I'm thinking of a statement like this from Hilary Clinton:
"China has a lot of very positive results from economic growth, but I will predict to you, I don't know whether it's five years or 10 years or 15, there is an inherent conflict between economic freedom and the lack of political freedom," she said in a speech in Malaysia in early November.
"The political space for speaking out has not grown."
'Speaking out' means saying something and having it accessible to a wide audience. Clinton is saying that the state should not interfere with these communications.
The US SIPRNET, from where the leaks came, is a communications network designed to disseminate nuggets of information to a wide range of possible listeners, any of whom might be able to do something useful with it.
You might be able to achieve a bit of a reduction in inter-governmental partitioning just by getting the heads of departments to meet for coffee twice a week. But I think they came up with SIPRNET because they realized that "coffee morning for department heads" won't achieve anything, what you actually need is to get the nuggets of information to the people who can do something with them. The department heads don't know who needs what, only the individual experts know who needs what.
So I do think it is fair to say that what Hilary Clinton is preaching to China is very close to what the US embodied with SIPRNET.
This is just another phenomenon that the Westphalian state is unable to deal with. How did they deal with multi-nationals? Be bending over and taking it. With climate change? By burying their head. I am very keen to see what, if anything, will change.

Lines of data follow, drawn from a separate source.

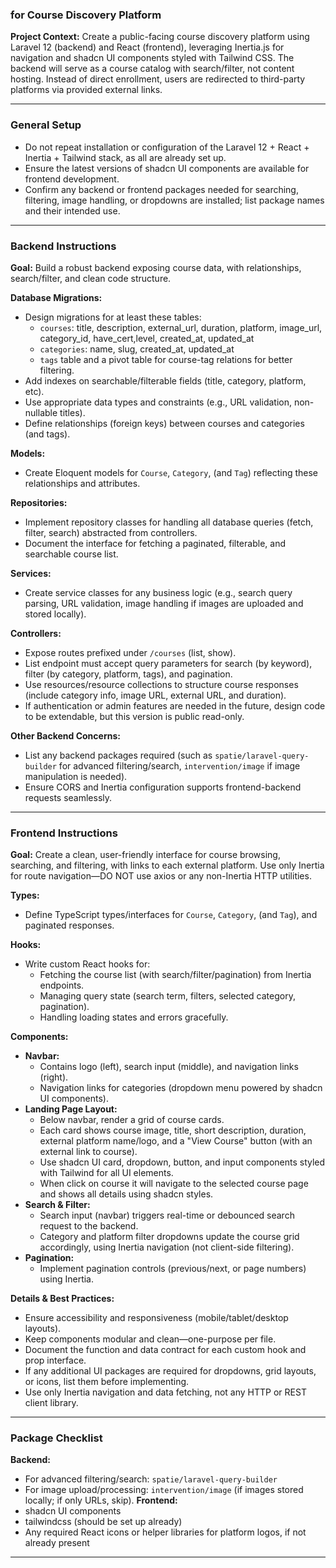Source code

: 

### for Course Discovery Platform

**Project Context:**
Create a public-facing course discovery platform using Laravel 12 (backend) and React (frontend), leveraging Inertia.js for navigation and shadcn UI components styled with Tailwind CSS. The backend will serve as a course catalog with search/filter, not content hosting. Instead of direct enrollment, users are redirected to third-party platforms via provided external links.

***

### General Setup

- Do not repeat installation or configuration of the Laravel 12 + React + Inertia + Tailwind stack, as all are already set up.
- Ensure the latest versions of shadcn UI components are available for frontend development.
- Confirm any backend or frontend packages needed for searching, filtering, image handling, or dropdowns are installed; list package names and their intended use.

***

### Backend Instructions

**Goal:** Build a robust backend exposing course data, with relationships, search/filter, and clean code structure.

**Database Migrations:**

- Design migrations for at least these tables:
    - `courses`: title, description, external_url, duration, platform, image_url, category_id, have_cert,level,  created_at, updated_at
    - `categories`: name, slug, created_at, updated_at
    - `tags` table and a pivot table for course-tag relations for better filtering.
- Add indexes on searchable/filterable fields (title, category, platform, etc).
- Use appropriate data types and constraints (e.g., URL validation, non-nullable titles).
- Define relationships (foreign keys) between courses and categories (and tags).

**Models:**

- Create Eloquent models for `Course`, `Category`, (and `Tag`) reflecting these relationships and attributes.

**Repositories:**

- Implement repository classes for handling all database queries (fetch, filter, search) abstracted from controllers.
- Document the interface for fetching a paginated, filterable, and searchable course list.

**Services:**

- Create service classes for any business logic (e.g., search query parsing, URL validation, image handling if images are uploaded and stored locally).

**Controllers:**

- Expose routes prefixed under `/courses` (list, show).
- List endpoint must accept query parameters for search (by keyword), filter (by category, platform, tags), and pagination.
- Use resources/resource collections to structure course responses (include category info, image URL, external URL, and duration).
- If authentication or admin features are needed in the future, design code to be extendable, but this version is public read-only.

**Other Backend Concerns:**

- List any backend packages required (such as `spatie/laravel-query-builder` for advanced filtering/search, `intervention/image` if image manipulation is needed).
- Ensure CORS and Inertia configuration supports frontend-backend requests seamlessly.

***

### Frontend Instructions

**Goal:**
Create a clean, user-friendly interface for course browsing, searching, and filtering, with links to each external platform. Use only Inertia for route navigation—DO NOT use axios or any non-Inertia HTTP utilities.

**Types:**

- Define TypeScript types/interfaces for `Course`, `Category`, (and `Tag`), and paginated responses.

**Hooks:**

- Write custom React hooks for:
    - Fetching the course list (with search/filter/pagination) from Inertia endpoints.
    - Managing query state (search term, filters, selected category, pagination).
    - Handling loading states and errors gracefully.

**Components:**

- **Navbar:**
    - Contains logo (left), search input (middle), and navigation links (right).
    - Navigation links for categories (dropdown menu powered by shadcn UI components).
- **Landing Page Layout:**
    - Below navbar, render a grid of course cards.
    - Each card shows course image, title, short description, duration, external platform name/logo, and a "View Course" button (with an external link to course).
    - Use shadcn UI card, dropdown, button, and input components styled with Tailwind for all UI elements.
    - When click on course it will navigate to the selected course page and shows all details using shadcn styles.
- **Search \& Filter:**
    - Search input (navbar) triggers real-time or debounced search request to the backend.
    - Category and platform filter dropdowns update the course grid accordingly, using Inertia navigation (not client-side filtering).
- **Pagination:**
    - Implement pagination controls (previous/next, or page numbers) using Inertia.

**Details \& Best Practices:**

- Ensure accessibility and responsiveness (mobile/tablet/desktop layouts).
- Keep components modular and clean—one-purpose per file.
- Document the function and data contract for each custom hook and prop interface.
- If any additional UI packages are required for dropdowns, grid layouts, or icons, list them before implementing.
- Use only Inertia navigation and data fetching, not any HTTP or REST client library.

***

### Package Checklist 

**Backend:**

- For advanced filtering/search: `spatie/laravel-query-builder`
- For image upload/processing: `intervention/image` (if images stored locally; if only URLs, skip).
**Frontend:**
- shadcn UI components
- tailwindcss (should be set up already)
- Any required React icons or helper libraries for platform logos, if not already present

***
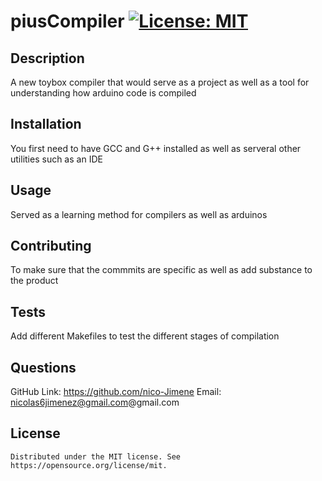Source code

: # piusCompiler  [![License: MIT](https://img.shields.io/badge/License-MIT-yellow.svg)](https://opensource.org/licenses/MIT)

  ## Description 
  A new toybox compiler that would serve as a project as well as a tool for understanding how arduino code is compiled

  ## Installation
  You first need to have GCC and G++ installed as well as serveral other utilities such as an IDE

  ## Usage
  Served as a learning method for compilers as well as arduinos

  ## Contributing
  To make sure that the commmits are specific as well as add substance to the product

  ## Tests
  Add different Makefiles to test the different stages of compilation

  ## Questions
  GitHub Link: https://github.com/nico-Jimene
  Email: nicolas6jimenez@gmail.com@gmail.com
 

  ## License   
  
    Distributed under the MIT license. See https://opensource.org/license/mit.
    

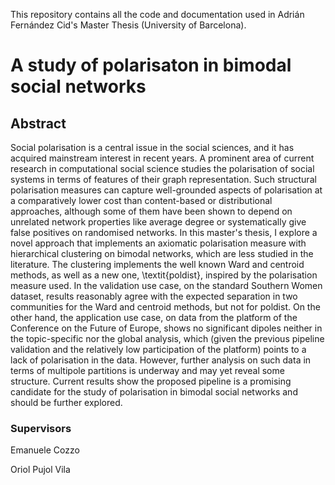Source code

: This repository contains all the code and documentation used in Adrián Fernández Cid's Master Thesis (University of Barcelona).

 # A study of polarisaton in bimodal social networks

## Abstract

Social polarisation is a central issue in the social sciences, and it has acquired mainstream interest in recent years. A prominent area of current research in computational social science studies the polarisation of social systems in terms of features of their graph representation. Such structural polarisation measures can capture well-grounded aspects of polarisation at a comparatively lower cost than content-based or distributional approaches, although some of them have been shown to depend on unrelated network properties like average degree or systematically give false positives on randomised networks. In this master's thesis, I explore a novel approach that implements an axiomatic polarisation measure with hierarchical clustering on bimodal networks, which are less studied in the literature. The clustering implements the well known Ward and centroid methods, as well as a new one, \textit{poldist}, inspired by the polarisation measure used. In the validation use case, on the standard Southern Women dataset, results reasonably agree with the expected separation in two communities for the Ward and centroid methods, but not for poldist. On the other hand, the application use case, on data from the platform of the Conference on the Future of Europe, shows no significant dipoles neither in the topic-specific nor the global analysis, which (given the previous pipeline validation and the relatively low participation of the platform) points to a lack of polarisation in the data. However, further analysis on such data in terms of multipole partitions is underway and may yet reveal some structure. Current results show the proposed pipeline is a promising candidate for the study of polarisation in bimodal social networks and should be further explored.

### Supervisors

Emanuele Cozzo

Oriol Pujol Vila
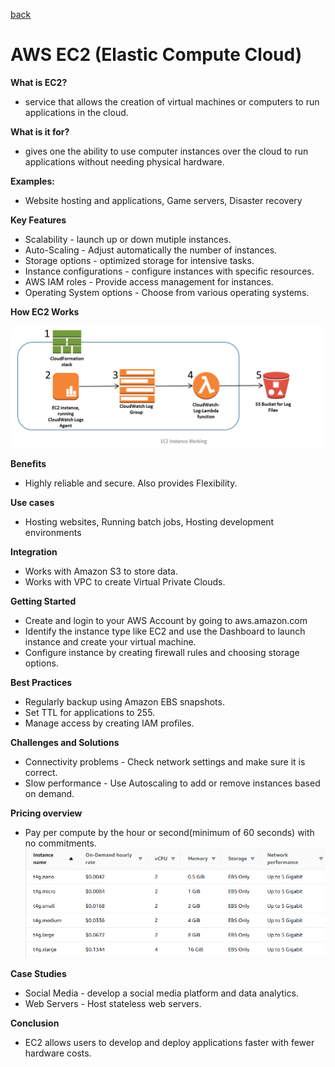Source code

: [back](/Ninjas/Masterclass-05Norvic/Day%2004/README.md)

# AWS EC2 (Elastic Compute Cloud)

**What is EC2?**
-   service that allows the creation of virtual machines or computers to run applications in the cloud.

**What is it for?**

-   gives one the ability to use computer instances over the cloud to run applications without needing physical hardware.

**Examples:**

-   Website hosting and applications, Game servers, Disaster recovery

**Key Features**
-   Scalability - launch up or down mutiple instances.
-   Auto-Scaling - Adjust automatically the number of instances.
-   Storage options - optimized storage for intensive tasks.
-   Instance configurations - configure instances with specific resources.
-   AWS IAM roles - Provide access management for instances.
-   Operating System options - Choose from various operating systems.

**How EC2 Works**

![screenshot](/Ninjas/Masterclass-05Norvic/Day%2004/Assets/HowEC2Works.png)

**Benefits**
-   Highly reliable and secure. Also provides Flexibility.

**Use cases**
-   Hosting websites, Running batch jobs, Hosting development environments

**Integration**
-   Works with Amazon S3 to store data.
-   Works with VPC to create Virtual Private Clouds.

**Getting Started**
-   Create and login to your AWS Account by going to aws.amazon.com
-   Identify the instance type like EC2 and use the Dashboard to launch instance and create your virtual machine.
-   Configure instance by creating firewall rules and choosing storage options.

**Best Practices**
-   Regularly backup using Amazon EBS snapshots.
-   Set TTL for applications to 255.
-   Manage access by creating IAM profiles.

**Challenges and Solutions**
-   Connectivity problems - Check network settings and make sure it is correct.
-   Slow performance - Use Autoscaling to add or remove instances based on demand.

**Pricing overview**
-   Pay per compute by the hour or second(minimum of 60 seconds) with no commitments. 
![screenshot](/Ninjas/Masterclass-05Norvic/Day%2004/Assets/EC2%20Pricing.png)

**Case Studies**
-   Social Media - develop a social media platform and data analytics.
-   Web Servers - Host stateless web servers.

**Conclusion**
-   EC2 allows users to develop and deploy applications faster with fewer hardware costs.
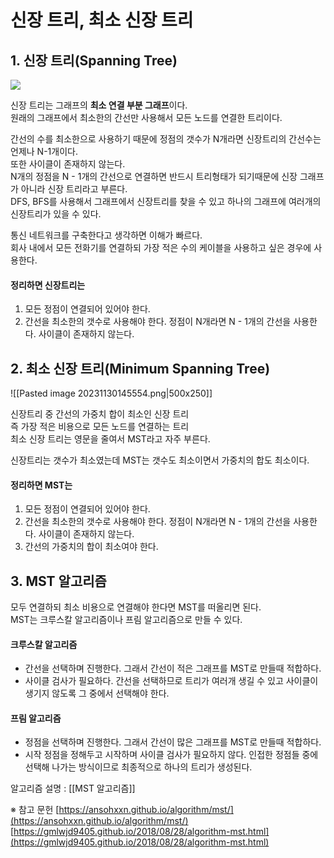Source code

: # 신장 트리, 최소 신장 트리

## 1. 신장 트리(Spanning Tree)

![](https://blog.kakaocdn.net/dn/vzQSy/btsInM46LAq/l9UdstJxv1Wh2wYRvEcqN0/img.png)

신장 트리는 그래프의 **최소 연결 부분 그래프**이다.  
원래의 그래프에서 최소한의 간선만 사용해서 모든 노드를 연결한 트리이다.  

간선의 수를 최소한으로 사용하기 때문에 정점의 갯수가 N개라면 신장트리의 간선수는 언제나 N-1개이다.  
또한 사이클이 존재하지 않는다.  
N개의 정점을 N - 1개의 간선으로 연결하면 반드시 트리형태가 되기때문에 신장 그래프가 아니라 신장 트리라고 부른다.  
DFS, BFS를 사용해서 그래프에서 신장트리를 찾을 수 있고 하나의 그래프에 여러개의 신장트리가 있을 수 있다.  

통신 네트워크를 구축한다고 생각하면 이해가 빠르다.  
회사 내에서 모든 전화기를 연결하되 가장 적은 수의 케이블을 사용하고 싶은 경우에 사용한다.  

#### 정리하면 신장트리는
1) 모든 정점이 연결되어 있어야 한다.
2) 간선을 최소한의 갯수로 사용해야 한다.
	정점이 N개라면 N - 1개의 간선을 사용한다.
	사이클이 존재하지 않는다.


## 2. 최소 신장 트리(Minimum Spanning Tree)

![[Pasted image 20231130145554.png|500x250]]

신장트리 중 간선의 가중치 합이 최소인 신장 트리  
즉 가장 적은 비용으로 모든 노드를 연결하는 트리  
최소 신장 트리는 영문을 줄여서 MST라고 자주 부른다.  

신장트리는 갯수가 최소였는데 MST는 갯수도 최소이면서 가중치의 합도 최소이다.  

#### 정리하면 MST는
1) 모든 정점이 연결되어 있어야 한다.
2) 간선을 최소한의 갯수로 사용해야 한다.
	정점이 N개라면 N - 1개의 간선을 사용한다.
	사이클이 존재하지 않는다.
3) 간선의 가중치의 합이 최소여야 한다.


## 3. MST 알고리즘

모두 연결하되 최소 비용으로 연결해야 한다면 MST를 떠올리면 된다.  
MST는 크루스칼 알고리즘이나 프림 알고리즘으로 만들 수 있다.  

#### 크루스칼 알고리즘
- 간선을 선택하며 진행한다.
	그래서 간선이 적은 그래프를 MST로 만들때 적합하다.
- 사이클 검사가 필요하다.
	간선을 선택하므로 트리가 여러개 생길 수 있고 사이클이 생기지 않도록 그 중에서 선택해야 한다.

#### 프림 알고리즘
- 정점을 선택하며 진행한다.
	그래서 간선이 많은 그래프를 MST로 만들때 적합하다.
- 시작 정점을 정해두고 시작하며 사이클 검사가 필요하지 않다.
	인접한 정점들 중에 선택해 나가는 방식이므로 최종적으로 하나의 트리가 생성된다.

알고리즘 설명 : [[MST 알고리즘]]






※ 참고 문헌
[https://ansohxxn.github.io/algorithm/mst/](https://ansohxxn.github.io/algorithm/mst/)
[https://gmlwjd9405.github.io/2018/08/28/algorithm-mst.html](https://gmlwjd9405.github.io/2018/08/28/algorithm-mst.html)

Lastly, I think JFK had it right:
"The very word "secrecy" is repugnant in a free and open society; and we are as a people inherently and historically opposed to secret societies, to secret oaths and to secret proceedings. We decided long ago that the dangers of excessive and unwarranted concealment of pertinent facts far outweighed the dangers which are cited to justify it."
Does this mean that I think that all information should be free? No, rather that you should have to justify what you conceal rather than what you release. And national security has been used as a blanket to cover so very many sins. From Concentration Camps (Go Britain), torture, enforced sterilisation, assault, murder, rape, crimes against humanity, graves breaches of the laws and customs of war, and so on. These are all things done in the name of the state. Shouldn't they really be done in the name of the people?